EXTRACTED ENTRIES:
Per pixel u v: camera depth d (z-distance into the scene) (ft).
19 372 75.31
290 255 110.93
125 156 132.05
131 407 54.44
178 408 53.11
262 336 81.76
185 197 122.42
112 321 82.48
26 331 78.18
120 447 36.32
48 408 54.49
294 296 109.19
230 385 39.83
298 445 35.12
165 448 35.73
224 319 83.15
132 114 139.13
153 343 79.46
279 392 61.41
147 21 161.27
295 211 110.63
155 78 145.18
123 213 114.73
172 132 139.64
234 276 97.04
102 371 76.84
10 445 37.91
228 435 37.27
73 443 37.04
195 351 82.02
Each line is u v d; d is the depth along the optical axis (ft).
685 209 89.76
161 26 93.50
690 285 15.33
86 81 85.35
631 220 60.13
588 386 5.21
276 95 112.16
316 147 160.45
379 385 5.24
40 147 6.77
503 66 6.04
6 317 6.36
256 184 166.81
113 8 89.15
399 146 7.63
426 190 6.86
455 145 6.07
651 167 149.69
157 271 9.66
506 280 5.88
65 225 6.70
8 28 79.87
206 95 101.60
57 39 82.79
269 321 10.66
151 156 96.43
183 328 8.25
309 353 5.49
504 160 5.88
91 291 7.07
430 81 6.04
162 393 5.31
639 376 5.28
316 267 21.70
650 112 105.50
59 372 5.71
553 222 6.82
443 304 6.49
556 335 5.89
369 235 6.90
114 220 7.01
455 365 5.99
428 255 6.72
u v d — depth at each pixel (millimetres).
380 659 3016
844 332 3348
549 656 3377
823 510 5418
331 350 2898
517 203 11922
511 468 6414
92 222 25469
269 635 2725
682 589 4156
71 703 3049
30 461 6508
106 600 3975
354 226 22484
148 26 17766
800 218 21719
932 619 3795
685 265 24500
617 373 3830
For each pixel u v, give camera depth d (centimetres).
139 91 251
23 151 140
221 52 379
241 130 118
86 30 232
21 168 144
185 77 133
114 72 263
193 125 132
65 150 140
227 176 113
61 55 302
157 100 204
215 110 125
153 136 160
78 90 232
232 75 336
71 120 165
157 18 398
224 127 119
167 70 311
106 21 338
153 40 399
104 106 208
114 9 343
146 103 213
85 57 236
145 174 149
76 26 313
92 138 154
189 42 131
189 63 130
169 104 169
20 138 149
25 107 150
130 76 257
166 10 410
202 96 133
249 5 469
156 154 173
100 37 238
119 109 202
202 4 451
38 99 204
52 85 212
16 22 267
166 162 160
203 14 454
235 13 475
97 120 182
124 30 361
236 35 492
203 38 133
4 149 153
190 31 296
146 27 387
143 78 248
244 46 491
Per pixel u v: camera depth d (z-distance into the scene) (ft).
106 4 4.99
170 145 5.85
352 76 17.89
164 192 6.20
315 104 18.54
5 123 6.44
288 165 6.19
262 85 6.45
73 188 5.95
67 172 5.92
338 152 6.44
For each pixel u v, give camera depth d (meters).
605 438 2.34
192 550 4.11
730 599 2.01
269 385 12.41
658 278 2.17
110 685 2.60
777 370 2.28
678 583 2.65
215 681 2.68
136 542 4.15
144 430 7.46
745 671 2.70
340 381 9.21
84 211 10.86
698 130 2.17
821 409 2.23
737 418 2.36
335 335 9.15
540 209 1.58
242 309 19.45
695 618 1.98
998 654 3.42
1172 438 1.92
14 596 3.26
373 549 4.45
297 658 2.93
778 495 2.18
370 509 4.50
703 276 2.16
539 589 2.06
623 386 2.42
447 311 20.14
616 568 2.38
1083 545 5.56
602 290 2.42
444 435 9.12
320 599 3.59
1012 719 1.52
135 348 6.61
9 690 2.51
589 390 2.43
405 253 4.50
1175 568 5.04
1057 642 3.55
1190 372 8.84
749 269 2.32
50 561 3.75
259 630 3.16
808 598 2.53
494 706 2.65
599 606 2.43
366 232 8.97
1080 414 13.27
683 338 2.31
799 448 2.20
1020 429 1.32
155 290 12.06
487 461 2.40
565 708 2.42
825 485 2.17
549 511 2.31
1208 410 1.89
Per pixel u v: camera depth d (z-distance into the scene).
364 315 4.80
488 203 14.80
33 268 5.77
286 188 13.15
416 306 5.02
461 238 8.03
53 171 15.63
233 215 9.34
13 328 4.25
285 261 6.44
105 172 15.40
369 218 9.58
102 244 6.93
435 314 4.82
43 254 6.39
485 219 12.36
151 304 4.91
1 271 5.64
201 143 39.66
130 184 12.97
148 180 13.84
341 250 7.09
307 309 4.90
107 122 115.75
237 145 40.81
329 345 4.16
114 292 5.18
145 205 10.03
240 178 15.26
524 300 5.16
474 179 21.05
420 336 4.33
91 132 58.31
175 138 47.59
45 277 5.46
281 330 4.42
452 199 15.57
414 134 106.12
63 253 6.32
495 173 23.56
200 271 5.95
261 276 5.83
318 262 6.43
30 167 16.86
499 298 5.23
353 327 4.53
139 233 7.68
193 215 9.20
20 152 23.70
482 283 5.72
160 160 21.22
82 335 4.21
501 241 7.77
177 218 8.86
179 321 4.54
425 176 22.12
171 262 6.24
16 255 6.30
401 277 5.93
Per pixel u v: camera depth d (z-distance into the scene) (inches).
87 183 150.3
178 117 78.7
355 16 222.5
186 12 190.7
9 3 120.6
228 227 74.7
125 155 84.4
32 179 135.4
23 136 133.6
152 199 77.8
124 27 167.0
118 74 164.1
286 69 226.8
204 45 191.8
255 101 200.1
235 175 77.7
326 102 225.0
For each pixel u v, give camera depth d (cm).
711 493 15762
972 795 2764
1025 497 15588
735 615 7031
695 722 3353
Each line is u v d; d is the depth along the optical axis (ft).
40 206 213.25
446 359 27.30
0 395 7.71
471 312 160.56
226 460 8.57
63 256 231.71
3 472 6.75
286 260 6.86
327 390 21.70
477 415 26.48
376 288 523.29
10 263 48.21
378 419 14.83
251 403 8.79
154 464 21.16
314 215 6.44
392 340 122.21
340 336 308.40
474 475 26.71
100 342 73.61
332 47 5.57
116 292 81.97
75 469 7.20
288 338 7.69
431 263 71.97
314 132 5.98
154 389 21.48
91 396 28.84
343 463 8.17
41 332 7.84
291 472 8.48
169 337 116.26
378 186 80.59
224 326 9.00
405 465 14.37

TASK DESCRIPTION:
Please transcribe the material line by line, exactly, from its opening line through the line that contains "86 81 85.35".

FINISHED TASK:
Per pixel u v: camera depth d (z-distance into the scene) (ft).
19 372 75.31
290 255 110.93
125 156 132.05
131 407 54.44
178 408 53.11
262 336 81.76
185 197 122.42
112 321 82.48
26 331 78.18
120 447 36.32
48 408 54.49
294 296 109.19
230 385 39.83
298 445 35.12
165 448 35.73
224 319 83.15
132 114 139.13
153 343 79.46
279 392 61.41
147 21 161.27
295 211 110.63
155 78 145.18
123 213 114.73
172 132 139.64
234 276 97.04
102 371 76.84
10 445 37.91
228 435 37.27
73 443 37.04
195 351 82.02
Each line is u v d; d is the depth along the optical axis (ft).
685 209 89.76
161 26 93.50
690 285 15.33
86 81 85.35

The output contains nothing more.